Task brief:
Every line below from the one containing "[122,75,144,89] Je ->" through the one containing "[440,659,480,670] 10.000 ->" must be transcribed exactly. Omit all lines outside that stretch.

Data in this exercise:
======
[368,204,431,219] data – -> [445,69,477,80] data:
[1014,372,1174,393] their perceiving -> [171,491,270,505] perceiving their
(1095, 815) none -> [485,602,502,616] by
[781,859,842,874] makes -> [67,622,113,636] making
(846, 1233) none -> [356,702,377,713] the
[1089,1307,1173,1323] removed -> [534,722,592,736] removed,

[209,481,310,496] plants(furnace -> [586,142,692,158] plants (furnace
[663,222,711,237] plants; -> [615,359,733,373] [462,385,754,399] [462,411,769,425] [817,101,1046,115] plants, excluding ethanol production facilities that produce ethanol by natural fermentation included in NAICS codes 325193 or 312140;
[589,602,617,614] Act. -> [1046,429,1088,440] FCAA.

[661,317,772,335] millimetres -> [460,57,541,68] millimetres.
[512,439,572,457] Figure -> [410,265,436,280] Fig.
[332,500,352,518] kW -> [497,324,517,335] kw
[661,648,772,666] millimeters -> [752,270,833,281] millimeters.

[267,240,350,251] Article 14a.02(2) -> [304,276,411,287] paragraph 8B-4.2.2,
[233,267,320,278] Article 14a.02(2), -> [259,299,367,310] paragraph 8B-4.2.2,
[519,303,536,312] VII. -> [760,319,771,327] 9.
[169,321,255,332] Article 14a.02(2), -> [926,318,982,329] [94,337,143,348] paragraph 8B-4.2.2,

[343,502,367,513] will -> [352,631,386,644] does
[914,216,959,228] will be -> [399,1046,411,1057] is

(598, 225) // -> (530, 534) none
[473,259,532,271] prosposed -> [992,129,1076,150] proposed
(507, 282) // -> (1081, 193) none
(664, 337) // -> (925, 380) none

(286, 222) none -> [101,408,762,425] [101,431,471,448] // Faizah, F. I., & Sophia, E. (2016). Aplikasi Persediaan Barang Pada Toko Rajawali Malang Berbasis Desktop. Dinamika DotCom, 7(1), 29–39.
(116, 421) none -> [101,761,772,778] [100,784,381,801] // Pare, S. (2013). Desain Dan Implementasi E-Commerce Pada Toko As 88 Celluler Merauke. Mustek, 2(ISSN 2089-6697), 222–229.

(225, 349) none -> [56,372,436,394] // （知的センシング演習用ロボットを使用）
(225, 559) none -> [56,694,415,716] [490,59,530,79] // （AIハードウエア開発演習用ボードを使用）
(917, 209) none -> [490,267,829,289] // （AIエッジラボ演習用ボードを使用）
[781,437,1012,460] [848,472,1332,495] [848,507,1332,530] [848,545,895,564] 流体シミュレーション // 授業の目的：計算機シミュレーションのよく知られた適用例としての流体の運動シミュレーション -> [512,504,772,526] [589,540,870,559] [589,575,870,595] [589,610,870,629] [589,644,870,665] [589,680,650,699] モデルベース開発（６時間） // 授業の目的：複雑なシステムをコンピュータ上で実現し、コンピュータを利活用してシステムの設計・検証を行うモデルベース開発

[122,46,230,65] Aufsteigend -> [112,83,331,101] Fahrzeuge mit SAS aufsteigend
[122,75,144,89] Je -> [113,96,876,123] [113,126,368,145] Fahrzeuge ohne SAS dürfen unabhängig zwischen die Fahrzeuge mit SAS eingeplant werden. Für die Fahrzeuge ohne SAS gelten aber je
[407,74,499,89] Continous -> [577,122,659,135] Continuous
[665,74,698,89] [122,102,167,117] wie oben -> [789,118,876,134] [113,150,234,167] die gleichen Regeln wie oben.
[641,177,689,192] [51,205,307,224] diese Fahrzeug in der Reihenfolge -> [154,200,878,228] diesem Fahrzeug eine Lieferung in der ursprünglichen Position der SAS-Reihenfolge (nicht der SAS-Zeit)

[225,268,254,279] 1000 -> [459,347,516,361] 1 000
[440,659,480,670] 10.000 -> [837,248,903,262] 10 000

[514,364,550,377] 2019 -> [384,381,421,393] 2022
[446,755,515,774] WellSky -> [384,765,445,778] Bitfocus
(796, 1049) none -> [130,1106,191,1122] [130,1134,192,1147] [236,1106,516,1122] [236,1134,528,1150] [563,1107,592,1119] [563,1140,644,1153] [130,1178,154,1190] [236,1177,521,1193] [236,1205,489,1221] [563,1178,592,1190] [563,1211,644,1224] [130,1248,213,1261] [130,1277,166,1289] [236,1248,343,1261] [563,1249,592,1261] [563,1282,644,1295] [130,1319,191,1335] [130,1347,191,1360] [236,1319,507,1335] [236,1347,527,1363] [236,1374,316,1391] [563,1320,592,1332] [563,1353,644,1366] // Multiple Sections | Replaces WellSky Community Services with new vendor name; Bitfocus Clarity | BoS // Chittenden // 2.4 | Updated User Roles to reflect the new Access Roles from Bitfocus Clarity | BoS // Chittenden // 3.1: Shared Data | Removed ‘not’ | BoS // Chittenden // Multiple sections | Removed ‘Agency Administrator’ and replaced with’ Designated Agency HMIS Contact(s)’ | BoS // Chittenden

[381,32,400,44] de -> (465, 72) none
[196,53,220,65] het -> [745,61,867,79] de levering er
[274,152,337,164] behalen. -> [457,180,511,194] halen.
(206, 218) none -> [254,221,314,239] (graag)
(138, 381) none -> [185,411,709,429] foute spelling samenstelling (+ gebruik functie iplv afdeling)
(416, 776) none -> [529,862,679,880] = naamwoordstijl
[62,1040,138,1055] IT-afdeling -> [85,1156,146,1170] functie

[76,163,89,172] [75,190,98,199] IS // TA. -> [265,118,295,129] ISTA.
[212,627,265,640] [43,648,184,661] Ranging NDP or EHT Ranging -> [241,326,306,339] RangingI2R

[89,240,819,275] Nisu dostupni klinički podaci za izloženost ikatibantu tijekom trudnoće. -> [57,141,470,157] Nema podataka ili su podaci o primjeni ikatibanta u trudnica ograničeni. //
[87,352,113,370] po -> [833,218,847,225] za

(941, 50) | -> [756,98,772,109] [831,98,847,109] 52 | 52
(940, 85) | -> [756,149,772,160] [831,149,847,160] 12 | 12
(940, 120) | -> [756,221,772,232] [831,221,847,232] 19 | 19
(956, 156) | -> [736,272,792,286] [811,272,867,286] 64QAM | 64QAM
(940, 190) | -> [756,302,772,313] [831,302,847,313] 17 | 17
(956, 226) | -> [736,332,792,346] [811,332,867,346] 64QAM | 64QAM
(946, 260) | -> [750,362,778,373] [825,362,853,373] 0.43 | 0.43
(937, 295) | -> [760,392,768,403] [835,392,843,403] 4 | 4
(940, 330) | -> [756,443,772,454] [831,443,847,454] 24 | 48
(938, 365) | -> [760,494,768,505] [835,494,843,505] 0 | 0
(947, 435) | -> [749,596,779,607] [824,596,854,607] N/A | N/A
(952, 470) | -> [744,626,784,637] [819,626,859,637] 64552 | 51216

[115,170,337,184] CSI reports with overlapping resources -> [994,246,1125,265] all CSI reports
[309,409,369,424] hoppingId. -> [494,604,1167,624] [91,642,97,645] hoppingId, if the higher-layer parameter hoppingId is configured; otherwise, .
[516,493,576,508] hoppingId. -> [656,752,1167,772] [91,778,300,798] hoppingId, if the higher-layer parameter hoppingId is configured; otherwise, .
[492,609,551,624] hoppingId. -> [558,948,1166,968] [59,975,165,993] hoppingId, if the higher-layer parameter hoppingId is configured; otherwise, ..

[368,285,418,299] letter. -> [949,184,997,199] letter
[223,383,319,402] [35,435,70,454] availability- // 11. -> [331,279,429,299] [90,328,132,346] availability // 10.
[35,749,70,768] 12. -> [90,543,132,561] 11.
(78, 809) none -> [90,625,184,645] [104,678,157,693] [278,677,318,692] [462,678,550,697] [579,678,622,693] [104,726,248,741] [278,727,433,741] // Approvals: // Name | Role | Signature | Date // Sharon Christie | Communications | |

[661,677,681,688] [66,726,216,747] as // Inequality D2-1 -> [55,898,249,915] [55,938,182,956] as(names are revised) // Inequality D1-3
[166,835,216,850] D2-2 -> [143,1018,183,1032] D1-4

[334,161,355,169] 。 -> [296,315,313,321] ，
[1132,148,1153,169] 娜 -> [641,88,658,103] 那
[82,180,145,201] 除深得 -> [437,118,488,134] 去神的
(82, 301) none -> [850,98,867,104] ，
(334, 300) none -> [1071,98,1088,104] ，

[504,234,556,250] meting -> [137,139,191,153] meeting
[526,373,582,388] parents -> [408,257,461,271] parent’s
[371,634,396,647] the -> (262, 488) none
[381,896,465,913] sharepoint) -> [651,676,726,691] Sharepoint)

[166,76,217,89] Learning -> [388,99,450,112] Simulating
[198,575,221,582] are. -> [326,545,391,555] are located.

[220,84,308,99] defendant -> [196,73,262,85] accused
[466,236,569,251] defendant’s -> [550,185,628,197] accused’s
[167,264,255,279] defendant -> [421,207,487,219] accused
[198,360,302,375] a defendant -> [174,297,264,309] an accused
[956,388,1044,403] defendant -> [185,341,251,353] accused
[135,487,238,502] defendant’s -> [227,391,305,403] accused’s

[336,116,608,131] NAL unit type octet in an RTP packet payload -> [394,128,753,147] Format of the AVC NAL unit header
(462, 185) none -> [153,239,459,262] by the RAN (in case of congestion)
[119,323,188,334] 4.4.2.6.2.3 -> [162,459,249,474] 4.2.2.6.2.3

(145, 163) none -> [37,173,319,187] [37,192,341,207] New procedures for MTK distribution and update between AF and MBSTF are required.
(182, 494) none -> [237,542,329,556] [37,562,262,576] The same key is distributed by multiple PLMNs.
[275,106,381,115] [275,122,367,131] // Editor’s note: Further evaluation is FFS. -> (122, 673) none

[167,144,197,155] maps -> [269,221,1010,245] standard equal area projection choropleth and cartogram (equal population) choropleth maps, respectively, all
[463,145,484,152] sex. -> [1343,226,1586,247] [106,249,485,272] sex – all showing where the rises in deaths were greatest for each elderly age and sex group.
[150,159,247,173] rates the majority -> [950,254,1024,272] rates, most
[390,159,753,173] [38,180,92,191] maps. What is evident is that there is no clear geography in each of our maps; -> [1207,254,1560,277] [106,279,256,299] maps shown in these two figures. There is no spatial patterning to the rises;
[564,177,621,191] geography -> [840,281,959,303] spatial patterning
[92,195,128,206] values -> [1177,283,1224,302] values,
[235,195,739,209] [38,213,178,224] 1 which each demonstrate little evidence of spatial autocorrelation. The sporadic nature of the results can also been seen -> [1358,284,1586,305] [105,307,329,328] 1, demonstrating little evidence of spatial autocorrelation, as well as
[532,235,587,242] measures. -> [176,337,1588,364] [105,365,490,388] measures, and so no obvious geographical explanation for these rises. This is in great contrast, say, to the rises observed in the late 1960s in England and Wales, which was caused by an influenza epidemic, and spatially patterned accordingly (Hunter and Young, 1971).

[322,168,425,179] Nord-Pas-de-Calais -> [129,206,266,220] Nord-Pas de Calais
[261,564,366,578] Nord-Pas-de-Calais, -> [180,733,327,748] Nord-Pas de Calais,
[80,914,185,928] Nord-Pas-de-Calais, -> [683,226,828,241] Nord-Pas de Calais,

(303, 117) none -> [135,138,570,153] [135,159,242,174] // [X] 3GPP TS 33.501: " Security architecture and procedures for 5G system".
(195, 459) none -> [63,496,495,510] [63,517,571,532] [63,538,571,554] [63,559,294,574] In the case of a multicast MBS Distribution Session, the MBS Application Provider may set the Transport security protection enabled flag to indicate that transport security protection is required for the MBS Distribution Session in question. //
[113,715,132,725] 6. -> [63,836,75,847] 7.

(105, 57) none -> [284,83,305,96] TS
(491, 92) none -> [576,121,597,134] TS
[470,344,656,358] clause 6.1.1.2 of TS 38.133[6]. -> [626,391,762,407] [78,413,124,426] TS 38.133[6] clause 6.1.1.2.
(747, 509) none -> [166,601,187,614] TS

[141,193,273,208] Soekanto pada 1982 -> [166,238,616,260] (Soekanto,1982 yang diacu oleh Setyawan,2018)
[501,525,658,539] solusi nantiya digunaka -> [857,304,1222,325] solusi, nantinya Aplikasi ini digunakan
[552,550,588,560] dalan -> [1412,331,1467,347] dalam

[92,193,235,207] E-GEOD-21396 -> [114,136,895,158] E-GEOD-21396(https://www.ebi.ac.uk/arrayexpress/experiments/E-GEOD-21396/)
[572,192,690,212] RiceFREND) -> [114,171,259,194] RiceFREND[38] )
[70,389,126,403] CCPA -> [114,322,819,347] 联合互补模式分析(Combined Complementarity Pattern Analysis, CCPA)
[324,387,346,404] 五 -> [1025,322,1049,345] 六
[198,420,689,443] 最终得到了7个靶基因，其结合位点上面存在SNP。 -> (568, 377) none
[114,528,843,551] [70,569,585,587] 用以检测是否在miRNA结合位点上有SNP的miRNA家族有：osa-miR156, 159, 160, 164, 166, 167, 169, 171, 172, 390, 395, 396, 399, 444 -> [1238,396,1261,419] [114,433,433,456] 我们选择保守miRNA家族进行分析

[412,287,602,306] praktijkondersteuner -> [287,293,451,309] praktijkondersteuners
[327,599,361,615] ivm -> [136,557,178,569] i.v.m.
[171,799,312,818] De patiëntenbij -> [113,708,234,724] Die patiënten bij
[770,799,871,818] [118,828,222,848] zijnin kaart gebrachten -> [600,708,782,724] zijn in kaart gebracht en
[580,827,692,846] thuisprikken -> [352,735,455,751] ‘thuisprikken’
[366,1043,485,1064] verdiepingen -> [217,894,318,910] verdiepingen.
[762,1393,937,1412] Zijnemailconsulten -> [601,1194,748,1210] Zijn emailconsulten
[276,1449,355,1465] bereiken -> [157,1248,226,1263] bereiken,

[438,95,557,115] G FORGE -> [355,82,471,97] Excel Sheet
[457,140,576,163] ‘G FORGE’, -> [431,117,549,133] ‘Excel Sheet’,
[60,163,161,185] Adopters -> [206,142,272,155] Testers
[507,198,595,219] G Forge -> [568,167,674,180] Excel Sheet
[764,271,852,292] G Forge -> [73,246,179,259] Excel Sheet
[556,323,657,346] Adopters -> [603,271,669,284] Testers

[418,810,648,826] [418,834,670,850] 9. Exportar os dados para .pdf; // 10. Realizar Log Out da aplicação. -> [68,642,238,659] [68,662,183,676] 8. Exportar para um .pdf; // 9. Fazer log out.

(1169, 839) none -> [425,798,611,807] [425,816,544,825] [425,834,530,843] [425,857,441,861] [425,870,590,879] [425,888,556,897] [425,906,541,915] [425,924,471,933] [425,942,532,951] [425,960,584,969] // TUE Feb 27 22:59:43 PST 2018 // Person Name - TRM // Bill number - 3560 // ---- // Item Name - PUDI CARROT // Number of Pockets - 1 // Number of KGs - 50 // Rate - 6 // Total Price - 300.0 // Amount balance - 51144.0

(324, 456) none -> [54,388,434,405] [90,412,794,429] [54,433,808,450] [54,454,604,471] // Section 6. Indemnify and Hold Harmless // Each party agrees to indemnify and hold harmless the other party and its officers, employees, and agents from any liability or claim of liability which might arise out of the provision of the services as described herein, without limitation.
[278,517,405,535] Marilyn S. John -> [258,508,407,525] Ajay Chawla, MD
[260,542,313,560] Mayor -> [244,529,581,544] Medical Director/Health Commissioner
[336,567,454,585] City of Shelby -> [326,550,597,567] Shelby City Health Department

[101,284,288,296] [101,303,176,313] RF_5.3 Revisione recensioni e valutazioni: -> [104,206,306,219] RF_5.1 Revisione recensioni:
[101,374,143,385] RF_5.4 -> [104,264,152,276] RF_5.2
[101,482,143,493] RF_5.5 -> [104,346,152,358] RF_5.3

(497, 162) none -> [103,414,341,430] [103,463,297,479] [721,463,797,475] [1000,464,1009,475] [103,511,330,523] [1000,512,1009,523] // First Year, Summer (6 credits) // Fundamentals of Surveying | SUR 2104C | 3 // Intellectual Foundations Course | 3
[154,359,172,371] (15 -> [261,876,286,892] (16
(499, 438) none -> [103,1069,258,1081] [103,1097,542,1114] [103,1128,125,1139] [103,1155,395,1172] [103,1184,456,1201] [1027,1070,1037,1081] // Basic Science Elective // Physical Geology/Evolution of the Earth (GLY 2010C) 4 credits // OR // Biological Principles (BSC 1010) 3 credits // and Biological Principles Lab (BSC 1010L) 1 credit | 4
======
Exercise response:
[122,75,144,89] Je -> [113,96,876,123] [113,126,368,145] Fahrzeuge ohne SAS dürfen unabhängig zwischen die Fahrzeuge mit SAS eingeplant werden. Für die Fahrzeuge ohne SAS gelten aber je
[407,74,499,89] Continous -> [577,122,659,135] Continuous
[665,74,698,89] [122,102,167,117] wie oben -> [789,118,876,134] [113,150,234,167] die gleichen Regeln wie oben.
[641,177,689,192] [51,205,307,224] diese Fahrzeug in der Reihenfolge -> [154,200,878,228] diesem Fahrzeug eine Lieferung in der ursprünglichen Position der SAS-Reihenfolge (nicht der SAS-Zeit)

[225,268,254,279] 1000 -> [459,347,516,361] 1 000
[440,659,480,670] 10.000 -> [837,248,903,262] 10 000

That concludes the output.